Getting the Best Ukulele Strings

The best ukulele strings for any player will depend upon several different factors. The reality is, however, that there is no single best brand on the market. While they are changed regularly, the strings on any instrument are one of its most important pieces where the overall quality of an instrument’s sound is concerned. As one develops skill, one will also develop characteristic elements of their playing style that will make certain brands of strings more preferable than others. This holds true for any stringed instrument, electric or acoustic, ukulele, guitar or otherwise.

Comparing Strings...

Some of the ukulele strings on the market use precious metals in their manufacture, Koolau Golds Ukulele strings, for instance, formerly used a gold alloy in the winding on the lowest string. The company has since switched to a silver alloy. These metals impart a certain sound to the string that some players find desirable. The metal of which a string is made affects its softness, as well. For example, a gold-alloy wound string will generally fret with less finger force than will a similar string that is wound with plain steel. For acoustic instruments, this is an important factor.

The best ukulele strings can be identified, in terms of overall quality, by which are used by professional performers. The Koolau and Martin brands are both popular with professionals. For those who are just getting started, there is oftentimes a compromise made on the quality of the instrument to get a better price; a sensible move for a beginner.
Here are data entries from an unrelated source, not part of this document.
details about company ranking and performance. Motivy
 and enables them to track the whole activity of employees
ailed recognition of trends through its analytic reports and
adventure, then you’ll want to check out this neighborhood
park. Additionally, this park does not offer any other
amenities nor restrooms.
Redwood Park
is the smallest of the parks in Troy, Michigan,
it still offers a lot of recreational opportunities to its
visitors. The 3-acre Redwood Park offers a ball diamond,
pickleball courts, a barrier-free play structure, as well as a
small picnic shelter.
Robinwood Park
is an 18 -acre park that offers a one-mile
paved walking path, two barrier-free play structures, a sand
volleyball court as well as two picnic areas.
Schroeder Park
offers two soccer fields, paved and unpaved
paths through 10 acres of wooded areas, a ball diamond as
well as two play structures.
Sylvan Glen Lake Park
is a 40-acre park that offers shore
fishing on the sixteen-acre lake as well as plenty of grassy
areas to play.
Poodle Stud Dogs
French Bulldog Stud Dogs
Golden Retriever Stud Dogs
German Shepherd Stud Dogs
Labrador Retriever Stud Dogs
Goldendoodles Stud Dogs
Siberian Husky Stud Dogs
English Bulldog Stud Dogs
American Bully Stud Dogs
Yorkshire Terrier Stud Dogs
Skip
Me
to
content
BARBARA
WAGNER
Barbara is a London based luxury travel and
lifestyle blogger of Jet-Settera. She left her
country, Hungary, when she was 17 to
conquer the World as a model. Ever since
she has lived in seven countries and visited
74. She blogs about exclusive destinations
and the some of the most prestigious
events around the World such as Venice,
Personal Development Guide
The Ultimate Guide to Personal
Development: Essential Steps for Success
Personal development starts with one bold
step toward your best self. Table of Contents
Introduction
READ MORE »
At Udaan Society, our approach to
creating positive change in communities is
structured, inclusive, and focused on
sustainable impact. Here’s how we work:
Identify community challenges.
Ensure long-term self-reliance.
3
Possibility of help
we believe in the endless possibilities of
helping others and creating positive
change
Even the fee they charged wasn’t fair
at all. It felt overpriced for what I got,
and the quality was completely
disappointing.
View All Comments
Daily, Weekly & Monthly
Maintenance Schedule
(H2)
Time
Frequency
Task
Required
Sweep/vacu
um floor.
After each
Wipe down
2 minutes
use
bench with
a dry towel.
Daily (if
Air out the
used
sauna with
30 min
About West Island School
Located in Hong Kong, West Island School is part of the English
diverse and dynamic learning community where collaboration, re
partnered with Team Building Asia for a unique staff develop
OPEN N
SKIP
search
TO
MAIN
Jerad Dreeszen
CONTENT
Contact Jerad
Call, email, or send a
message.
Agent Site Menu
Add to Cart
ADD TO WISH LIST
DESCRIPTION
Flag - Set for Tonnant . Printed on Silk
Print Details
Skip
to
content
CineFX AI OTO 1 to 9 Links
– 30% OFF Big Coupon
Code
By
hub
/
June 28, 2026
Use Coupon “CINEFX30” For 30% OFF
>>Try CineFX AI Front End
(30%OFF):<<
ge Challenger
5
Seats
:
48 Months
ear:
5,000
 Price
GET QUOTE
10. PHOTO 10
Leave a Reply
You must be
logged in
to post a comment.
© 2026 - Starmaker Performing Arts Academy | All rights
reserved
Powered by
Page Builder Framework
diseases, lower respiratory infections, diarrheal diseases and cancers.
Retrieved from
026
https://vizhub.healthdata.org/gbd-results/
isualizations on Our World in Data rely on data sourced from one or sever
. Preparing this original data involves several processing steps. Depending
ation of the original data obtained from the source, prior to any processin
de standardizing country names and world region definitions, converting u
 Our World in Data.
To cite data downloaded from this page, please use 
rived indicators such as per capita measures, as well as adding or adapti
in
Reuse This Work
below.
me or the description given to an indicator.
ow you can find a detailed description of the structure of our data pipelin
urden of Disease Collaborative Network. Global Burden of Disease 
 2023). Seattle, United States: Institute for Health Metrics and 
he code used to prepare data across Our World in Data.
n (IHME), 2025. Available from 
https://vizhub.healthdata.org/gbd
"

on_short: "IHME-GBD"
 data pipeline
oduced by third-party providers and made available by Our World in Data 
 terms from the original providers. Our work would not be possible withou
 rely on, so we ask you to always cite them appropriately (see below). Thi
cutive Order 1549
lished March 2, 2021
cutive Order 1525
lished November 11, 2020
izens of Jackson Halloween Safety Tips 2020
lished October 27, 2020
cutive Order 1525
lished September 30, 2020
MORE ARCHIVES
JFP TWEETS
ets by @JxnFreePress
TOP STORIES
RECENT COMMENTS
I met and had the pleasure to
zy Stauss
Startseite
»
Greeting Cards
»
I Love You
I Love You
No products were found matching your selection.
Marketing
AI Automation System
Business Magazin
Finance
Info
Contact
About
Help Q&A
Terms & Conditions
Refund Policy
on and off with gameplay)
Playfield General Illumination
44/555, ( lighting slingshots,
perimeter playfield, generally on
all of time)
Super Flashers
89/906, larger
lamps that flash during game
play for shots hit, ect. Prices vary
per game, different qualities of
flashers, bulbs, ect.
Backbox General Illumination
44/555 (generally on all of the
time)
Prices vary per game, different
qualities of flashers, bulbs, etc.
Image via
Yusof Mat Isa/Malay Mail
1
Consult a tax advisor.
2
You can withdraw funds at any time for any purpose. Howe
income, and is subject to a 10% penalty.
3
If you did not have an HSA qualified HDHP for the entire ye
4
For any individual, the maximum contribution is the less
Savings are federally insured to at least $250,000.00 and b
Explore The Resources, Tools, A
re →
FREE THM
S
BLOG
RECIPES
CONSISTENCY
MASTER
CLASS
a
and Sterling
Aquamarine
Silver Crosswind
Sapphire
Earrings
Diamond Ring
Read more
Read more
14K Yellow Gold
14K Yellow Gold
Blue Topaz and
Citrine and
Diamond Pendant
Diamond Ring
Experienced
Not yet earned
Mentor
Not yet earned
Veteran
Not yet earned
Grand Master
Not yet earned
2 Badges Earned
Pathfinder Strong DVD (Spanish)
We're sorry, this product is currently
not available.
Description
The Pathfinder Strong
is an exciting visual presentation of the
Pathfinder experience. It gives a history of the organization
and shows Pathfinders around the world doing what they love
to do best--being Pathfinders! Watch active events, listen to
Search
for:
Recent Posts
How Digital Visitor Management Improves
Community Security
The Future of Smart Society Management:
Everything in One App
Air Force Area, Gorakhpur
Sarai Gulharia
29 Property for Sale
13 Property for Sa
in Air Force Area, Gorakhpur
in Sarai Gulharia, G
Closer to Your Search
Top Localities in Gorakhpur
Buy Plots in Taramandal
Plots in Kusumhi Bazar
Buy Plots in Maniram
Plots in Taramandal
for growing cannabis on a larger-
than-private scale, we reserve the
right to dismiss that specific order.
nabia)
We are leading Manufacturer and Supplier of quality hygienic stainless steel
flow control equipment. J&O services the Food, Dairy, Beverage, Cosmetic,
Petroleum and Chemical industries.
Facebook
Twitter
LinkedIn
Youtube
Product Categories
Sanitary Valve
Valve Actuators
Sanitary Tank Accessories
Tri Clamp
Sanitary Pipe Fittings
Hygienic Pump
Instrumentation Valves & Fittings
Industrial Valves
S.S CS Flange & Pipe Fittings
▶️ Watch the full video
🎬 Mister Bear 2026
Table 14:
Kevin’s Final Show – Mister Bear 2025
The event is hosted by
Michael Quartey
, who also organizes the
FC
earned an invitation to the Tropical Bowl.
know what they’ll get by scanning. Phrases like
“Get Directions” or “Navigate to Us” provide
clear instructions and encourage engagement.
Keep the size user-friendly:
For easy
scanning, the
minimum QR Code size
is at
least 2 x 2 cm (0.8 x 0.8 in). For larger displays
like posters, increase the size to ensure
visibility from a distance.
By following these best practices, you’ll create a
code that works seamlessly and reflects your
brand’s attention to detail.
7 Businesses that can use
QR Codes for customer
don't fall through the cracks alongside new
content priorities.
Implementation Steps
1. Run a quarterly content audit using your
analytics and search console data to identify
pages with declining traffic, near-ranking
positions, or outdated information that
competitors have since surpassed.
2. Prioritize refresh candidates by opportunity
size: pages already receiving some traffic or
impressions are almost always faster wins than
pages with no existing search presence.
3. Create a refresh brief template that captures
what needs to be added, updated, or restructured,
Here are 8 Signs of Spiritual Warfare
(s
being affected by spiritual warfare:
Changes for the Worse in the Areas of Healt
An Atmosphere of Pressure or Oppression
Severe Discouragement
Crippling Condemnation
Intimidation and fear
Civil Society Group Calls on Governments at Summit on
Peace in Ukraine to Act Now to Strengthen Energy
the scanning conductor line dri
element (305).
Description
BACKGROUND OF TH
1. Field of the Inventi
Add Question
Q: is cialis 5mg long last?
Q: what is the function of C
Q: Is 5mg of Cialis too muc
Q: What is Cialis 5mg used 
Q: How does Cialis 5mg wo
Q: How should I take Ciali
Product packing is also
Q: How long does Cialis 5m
Strings, however, are inexpensive and no ukulele player should cheat themselves of good strings. The reasons for doing so are myriad. Not only will the playability be affected by the strings, but the sound of the instrument may be even more compromised.

These strings are designed to hold their tuning and to give an even sound at any fret. Martin strings and Koolau strings are both available in nylon, and this provides a good bit of instruction in how much difference a string makes. In the past, strings were made of gut, in the sense that they were literally made of the intestinal linings of animals. Some performers still use these strings as they swear by their sound. Others have moved to nylon for both humane and musical reasons. The sound between the strings, however, is noticeably different, no matter what one’s preference may be.

Ultimately, the best ukulele strings will be those that give the sound preferred by the performer. They also must be suitable for the instrument. Remember to specify which ukulele voice one’s instrument covers when buying strings. Too thin of a string will become spaghetti-like at lower tunings. If one is interested in experimenting with their instrument’s range, purchasing a variety of different string thicknesses is generally the best way to get started.